On the 18th of January 2024, the EU Parliament gave the green light to the directive discussed in this article that will improve product labelling and ban the use of misleading environmental claims.
Highlights of the new regulation coming:
Generic environmental claims and other misleading product information will be outlawed
Only sustainability labels based on approved certification schemes or established by public authorities will be allowed
Guarantee information has to be more visible, and a new guarantee extension label will be introduced
The directive now also needs to receive final approval from the Council, after which it will be published in the Official Journal, and member states will have 24 months to transpose it into national law.
The original article below was published in November 2023.
Most companies are busy putting energy and resources into turning the wheel of their operation towards more sustainable business practices, measuring their environmental footprints and announcing sustainability strategies and pledges.
However, when it comes to communication, fighting greenwashing and deciding what is true and what is false regarding sustainability messages has become a major challenge for consumers, investors and other stakeholders.
According to the latest provisional agreement by the EU Parliament and Council, new rules are coming to ban misleading advertisements and provide consumers with better product information from 2026.
This proposal will hit hard on commercial communication using “generic environmental” claims or adopting questionable green marketing approaches.
These set of rules aim to combat greenwashing and help consumers make better purchasing choices.
The new regulation will banish the use of terms such as “environmentally friendly”, “natural”, “biodegradable”, “climate neutral”, or “eco” without proof of recognised excellent environmental performance relevant to the claim.

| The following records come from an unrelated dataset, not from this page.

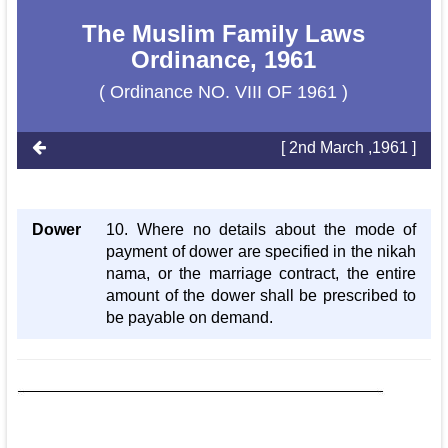
The Muslim Family Laws
Ordinance, 1961
( Ordinance NO. VIII OF 1961 )
[ 2nd March ,1961 ]
Dower
10. Where no details about the mode of
payment of dower are specified in the nikah
nama, or the marriage contract, the entire
amount of the dower shall be prescribed to
be payable on demand.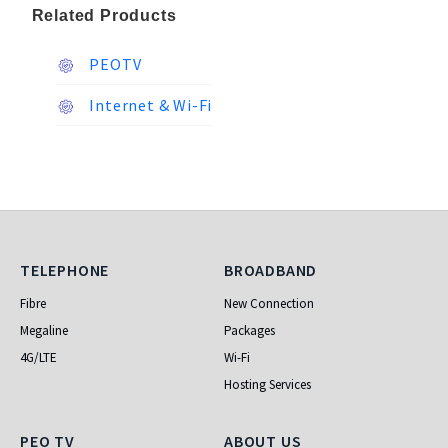
Related Products
PEOTV
Internet & Wi-Fi
Telephone
Broadband
TELEPHONE
BROADBAND
Fibre
New Connection
Megaline
Packages
4G/LTE
Wi-Fi
Hosting Services
PEO TV
About Us
PEO TV
ABOUT US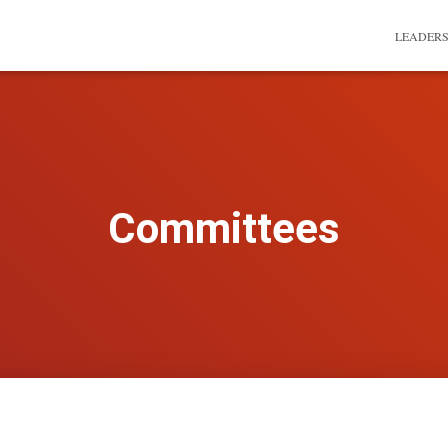
LEADER
Committees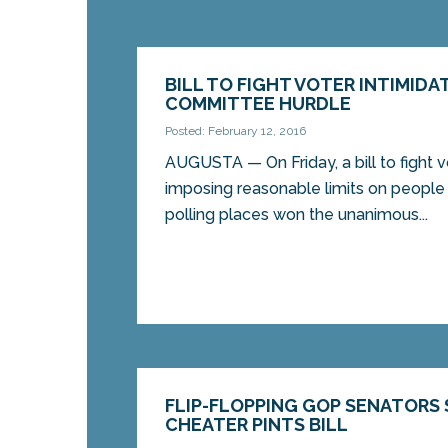
BILL TO FIGHT VOTER INTIMIDA
COMMITTEE HURDLE
Posted: February 12, 2016
AUGUSTA — On Friday, a bill to fight v
imposing reasonable limits on people 
polling places won the unanimous...
FLIP-FLOPPING GOP SENATORS 
CHEATER PINTS BILL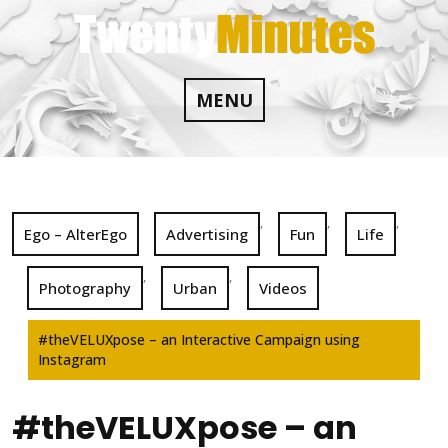
Skip
to
content
MENU
,
,
,
Ego – AlterEgo
Advertising
Fun
Life
,
,
Photography
Urban
Videos
#theVELUXpose – an Interactive Campaign using
Instagram
#theVELUXpose – an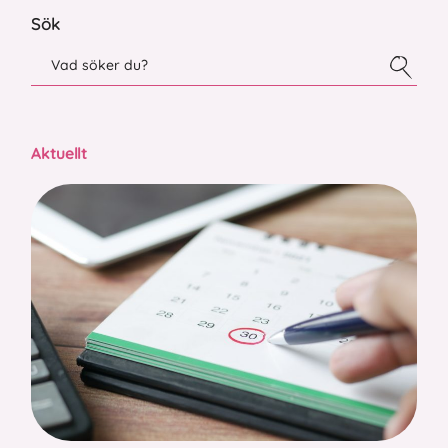
Sök
Aktuellt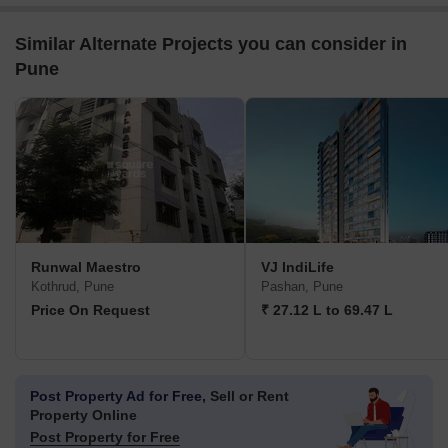
Similar Alternate Projects you can consider in
Pune
Runwal Maestro
VJ IndiLife
Kothrud, Pune
Pashan, Pune
Price On Request
₹ 27.12 L to 69.47 L
Post Property Ad for Free,
Sell or Rent
Property Online
Post Property for Free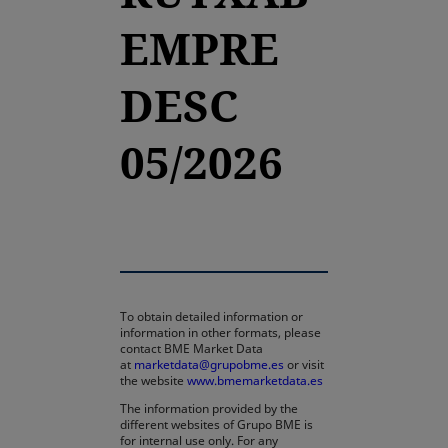
EMPRE
DESC
05/2026
To obtain detailed information or
information in other formats, please
contact BME Market Data
at
marketdata@grupobme.es
or visit
the website
www.bmemarketdata.es
The information provided by the
different websites of Grupo BME is
for internal use only. For any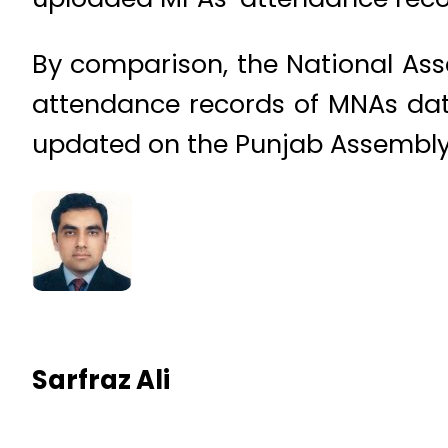
By comparison, the National Ass
attendance records of MNAs dat
updated on the Punjab Assembly 
Sarfraz Ali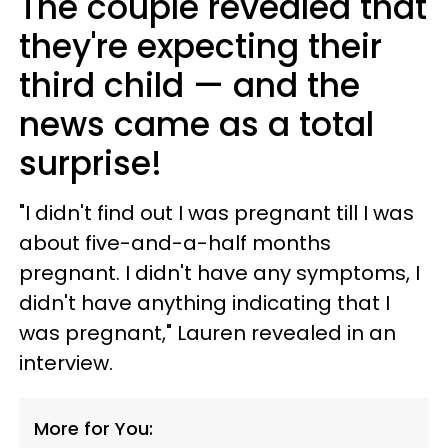
The couple revealed that
they're expecting their
third child — and the
news came as a total
surprise!
"I didn't find out I was pregnant till I was
about five-and-a-half months
pregnant. I didn't have any symptoms, I
didn't have anything indicating that I
was pregnant," Lauren revealed in an
interview.
More for You: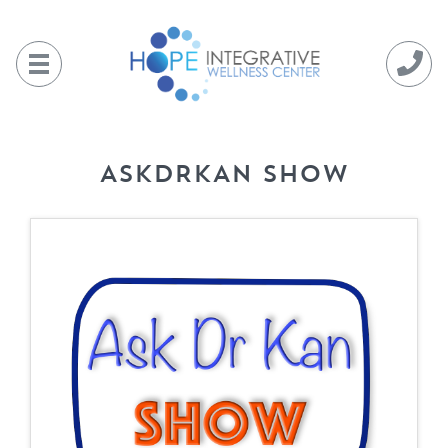
Skip
to
content
ASKDRKAN SHOW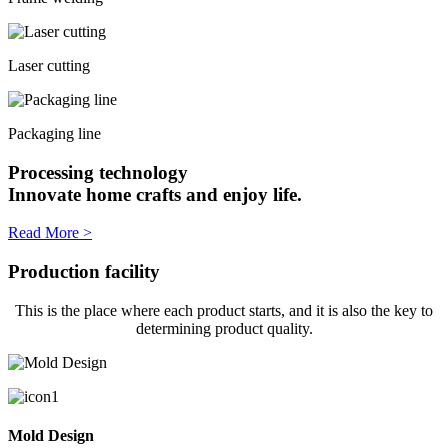
Laser cutting
Packaging line
Processing technology
Innovate home crafts and enjoy life.
Read More >
Production facility
This is the place where each product starts, and it is also the key to
determining product quality.
Mold Design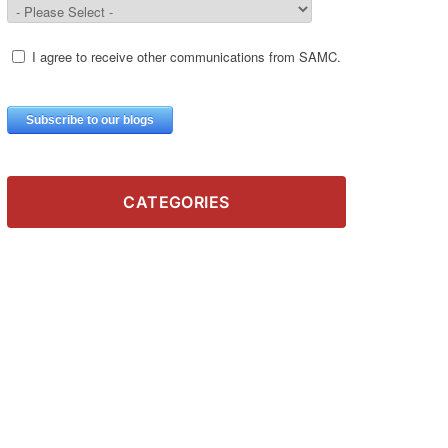
CATEGORIES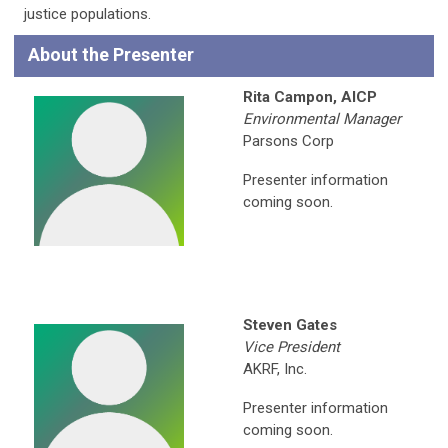
justice populations.
About the Presenter
Rita Campon, AICP
Environmental Manager
Parsons Corp
Presenter information
coming soon.
Steven Gates
Vice President
AKRF, Inc.
Presenter information
coming soon.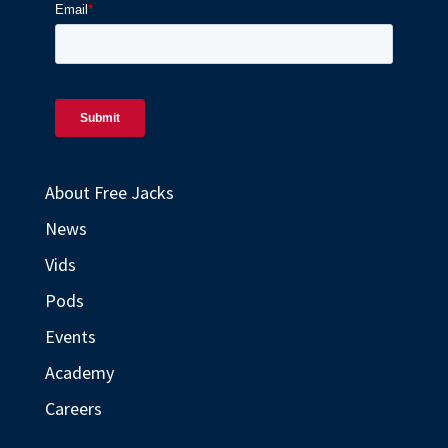
About Free Jacks
News
Vids
Pods
Events
Academy
Careers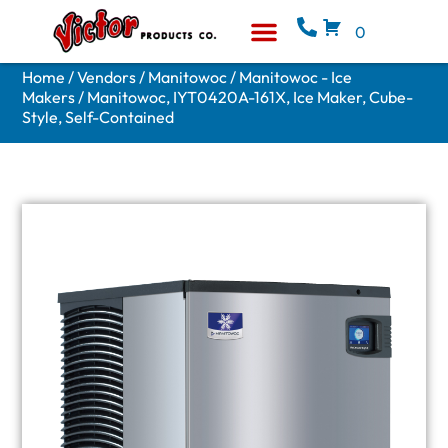
0
Equipment & Supplies
Who We Are
Home
/
Vendors
/
Manitowoc
/
Manitowoc - Ice
Makers
/ Manitowoc, IYT0420A-161X, Ice Maker, Cube-
Style, Self-Contained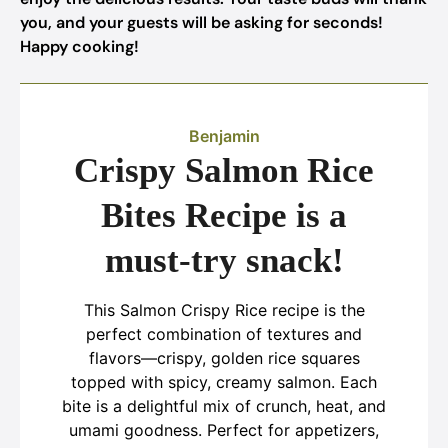
you, and your guests will be asking for seconds!
Happy cooking!
Benjamin
Crispy Salmon Rice
Bites Recipe is a
must-try snack!
This Salmon Crispy Rice recipe is the
perfect combination of textures and
flavors—crispy, golden rice squares
topped with spicy, creamy salmon. Each
bite is a delightful mix of crunch, heat, and
umami goodness. Perfect for appetizers,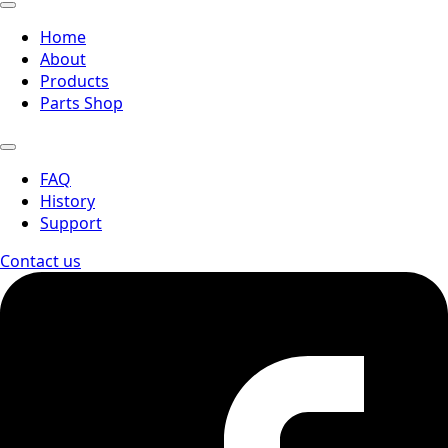
Home
About
Products
Parts Shop
FAQ
History
Support
Contact us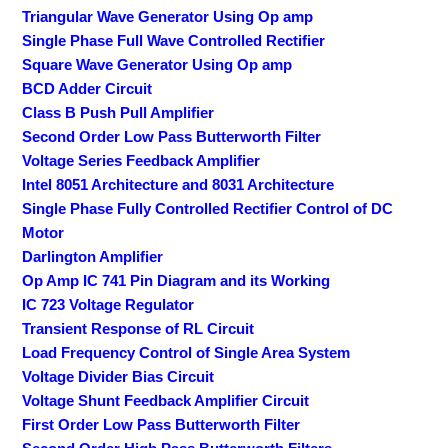
Triangular Wave Generator Using Op amp
Single Phase Full Wave Controlled Rectifier
Square Wave Generator Using Op amp
BCD Adder Circuit
Class B Push Pull Amplifier
Second Order Low Pass Butterworth Filter
Voltage Series Feedback Amplifier
Intel 8051 Architecture and 8031 Architecture
Single Phase Fully Controlled Rectifier Control of DC
Motor
Darlington Amplifier
Op Amp IC 741 Pin Diagram and its Working
IC 723 Voltage Regulator
Transient Response of RL Circuit
Load Frequency Control of Single Area System
Voltage Divider Bias Circuit
Voltage Shunt Feedback Amplifier Circuit
First Order Low Pass Butterworth Filter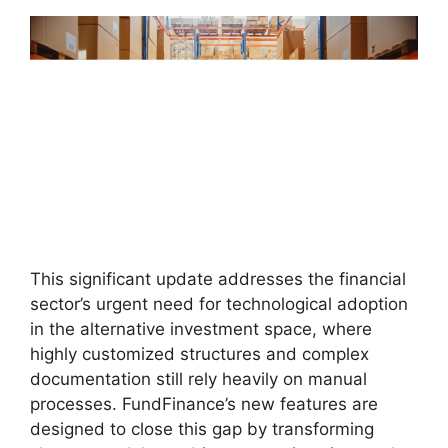
This significant update addresses the financial
sector’s urgent need for technological adoption
in the alternative investment space, where
highly customized structures and complex
documentation still rely heavily on manual
processes. FundFinance’s new features are
designed to close this gap by transforming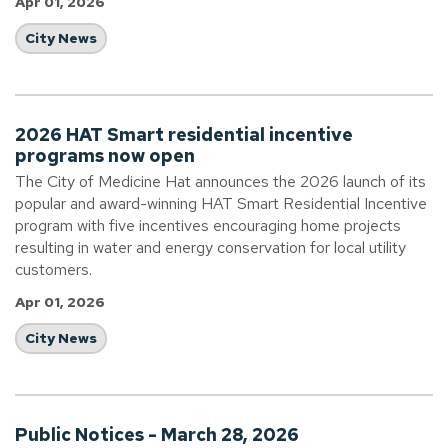
Apr 01, 2026
City News
2026 HAT Smart residential incentive
programs now open
The City of Medicine Hat announces the 2026 launch of its
popular and award-winning HAT Smart Residential Incentive
program with five incentives encouraging home projects
resulting in water and energy conservation for local utility
customers.
Apr 01, 2026
City News
Public Notices - March 28, 2026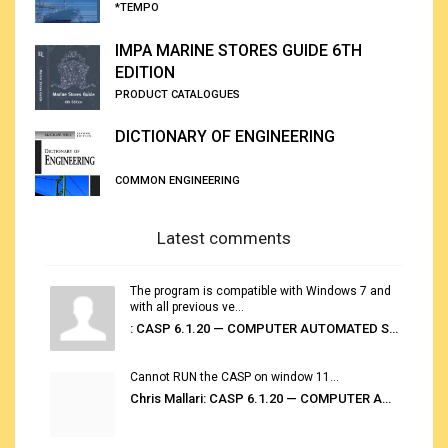
*TEMPO
IMPA MARINE STORES GUIDE 6TH
EDITION
PRODUCT CATALOGUES
DICTIONARY OF ENGINEERING
COMMON ENGINEERING
Latest comments
The program is compatible with Windows 7 and
with all previous ve...
: CASP 6.1.20 — COMPUTER AUTOMATED STOWAGE PLANNING SYSTEM
Cannot RUN the CASP on window 11...
Chris Mallari: CASP 6.1.20 — COMPUTER AUTOMATED STOWAGE PLANNING SYSTEM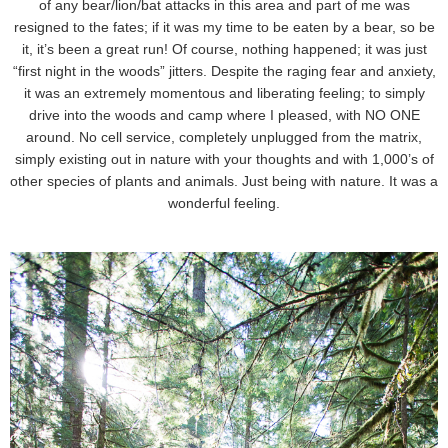
of any bear/lion/bat attacks in this area and part of me was
resigned to the fates; if it was my time to be eaten by a bear, so be
it, it’s been a great run! Of course, nothing happened; it was just
“first night in the woods” jitters. Despite the raging fear and anxiety,
it was an extremely momentous and liberating feeling; to simply
drive into the woods and camp where I pleased, with NO ONE
around. No cell service, completely unplugged from the matrix,
simply existing out in nature with your thoughts and with 1,000’s of
other species of plants and animals. Just being with nature. It was a
wonderful feeling.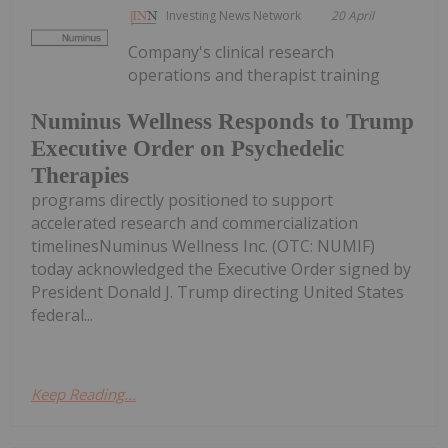
Investing News Network
20 April
Company's clinical research
operations and therapist training
Numinus Wellness Responds to Trump
Executive Order on Psychedelic
Therapies
programs directly positioned to support
accelerated research and commercialization
timelinesNuminus Wellness Inc. (OTC: NUMIF)
today acknowledged the Executive Order signed by
President Donald J. Trump directing United States
federal...
Keep Reading...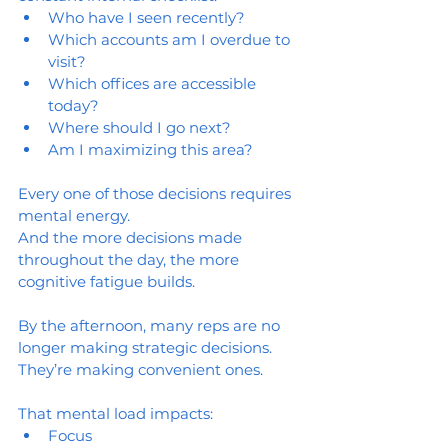
Who have I seen recently?
Which accounts am I overdue to 
visit?
Which offices are accessible 
today?
Where should I go next?
Am I maximizing this area?
Every one of those decisions requires 
mental energy.
And the more decisions made 
throughout the day, the more 
cognitive fatigue builds.
By the afternoon, many reps are no 
longer making strategic decisions.
They’re making convenient ones.
That mental load impacts:
Focus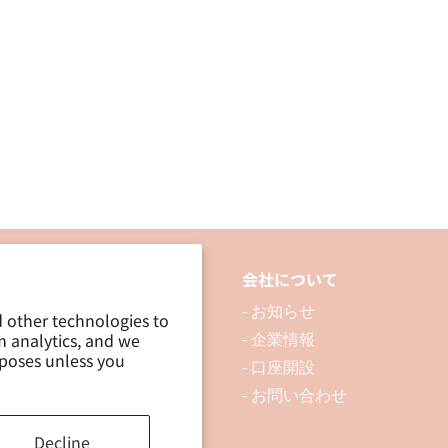
品について
会社について
 製品を探す
- お知らせ
d other technologies to
m analytics, and we
 資料ダウンロード
- 企業情報
rposes unless you
ブログ
- 口座開設
- お問い合わせ
Decline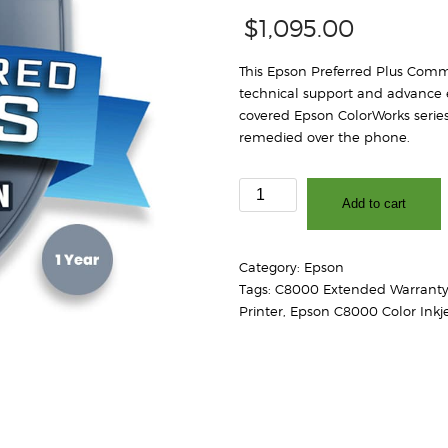
$
1,095.00
This Epson Preferred Plus Comme
technical support and advance 
covered Epson ColorWorks series
remedied over the phone.
Epson
Add to cart
Preferred
Plus
Spare
Category:
Epson
in
Tags:
C8000 Extended Warrant
the
Printer
,
Epson C8000 Color Inkje
Air
Extended
Service
Plan
for
ColorWorks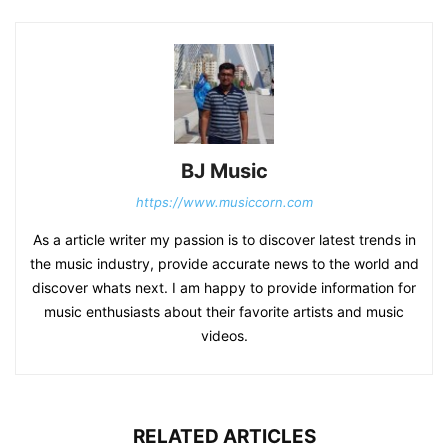
BJ Music
https://www.musiccorn.com
As a article writer my passion is to discover latest trends in
the music industry, provide accurate news to the world and
discover whats next. I am happy to provide information for
music enthusiasts about their favorite artists and music
videos.
RELATED ARTICLES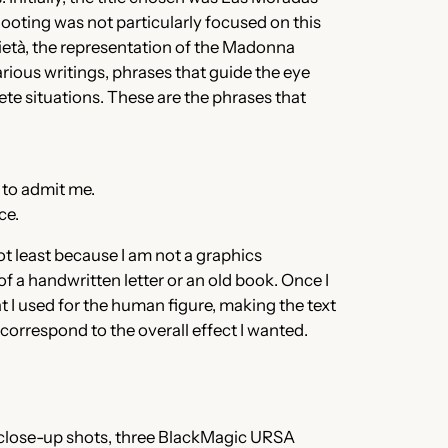
shooting was not particularly focused on this
 Pietà, the representation of the Madonna
arious writings, phrases that guide the eye
te situations. These are the phrases that
d to admit me.
ce.
not least because I am not a graphics
 of a handwritten letter or an old book. Once I
at I used for the human figure, making the text
t correspond to the overall effect I wanted.
close-up shots, three BlackMagic URSA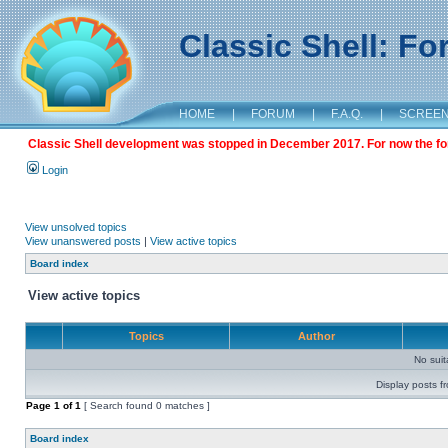
Classic Shell: F
HOME
|
FORUM
|
F.A.Q.
|
SCREE
Classic Shell development was stopped in December 2017. For now the foru
Login
View unsolved topics
View unanswered posts
|
View active topics
Board index
View active topics
Topics
Author
No sui
Display posts f
Page
1
of
1
[ Search found 0 matches ]
Board index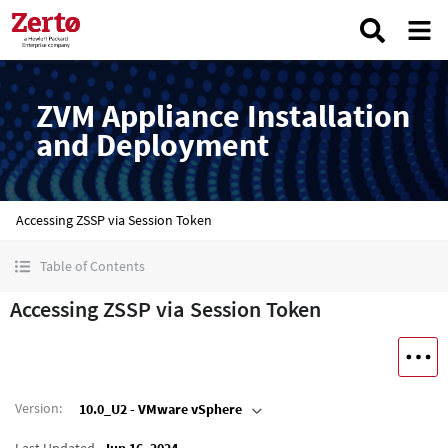
ZVM Appliance Installation
and Deployment
Accessing ZSSP via Session Token
Table of Contents
Accessing ZSSP via Session Token
Version
:
10.0_U2 - VMware vSphere
Last Updated
Jun 16, 2024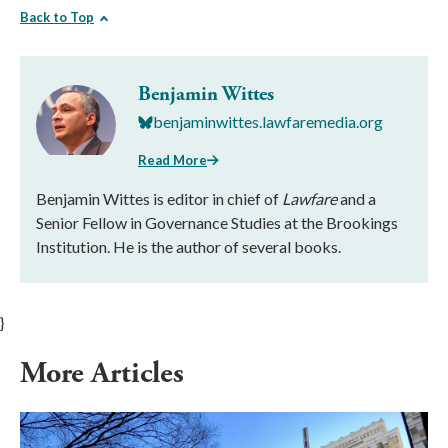
Back to Top
Benjamin Wittes
benjaminwittes.lawfaremedia.org
Read More
Benjamin Wittes is editor in chief of
Lawfare
and a
Senior Fellow in Governance Studies at the Brookings
Institution. He is the author of several books.
}
More Articles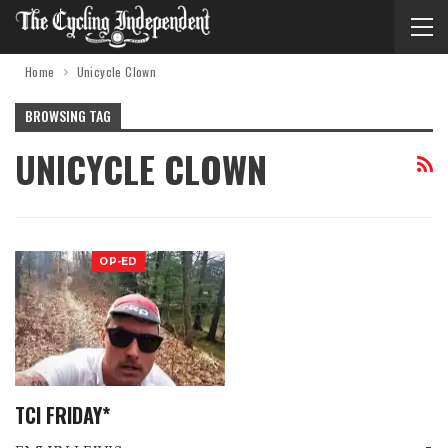
Home
Unicycle Clown
BROWSING TAG
UNICYCLE CLOWN
OP-ED
TCI FRIDAY*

To combat misleading messages regarding a company or product’s carbon footprint that has become extremely popular, the new regulations will also ban claims based on emissions offsetting schemes that a product has a neutral, reduced or positive impact on the environment.
Practically, businesses must be prepared to have authentic and credible verification based on approved certification schemes or established by public authorities of any sustainable message they use regarding their products, services or the company.
Besides fighting greenwashing, the directive will also push commercial organisations to make guarantee information more visible, as many people are unaware that all goods enjoy at least a two-year guarantee in the EU.
The final vote by Members of the European Parliament is expected to take place in November 2023.
Upon approval, the directive will come into force, giving member states 24 months to incorporate the new rules into their law.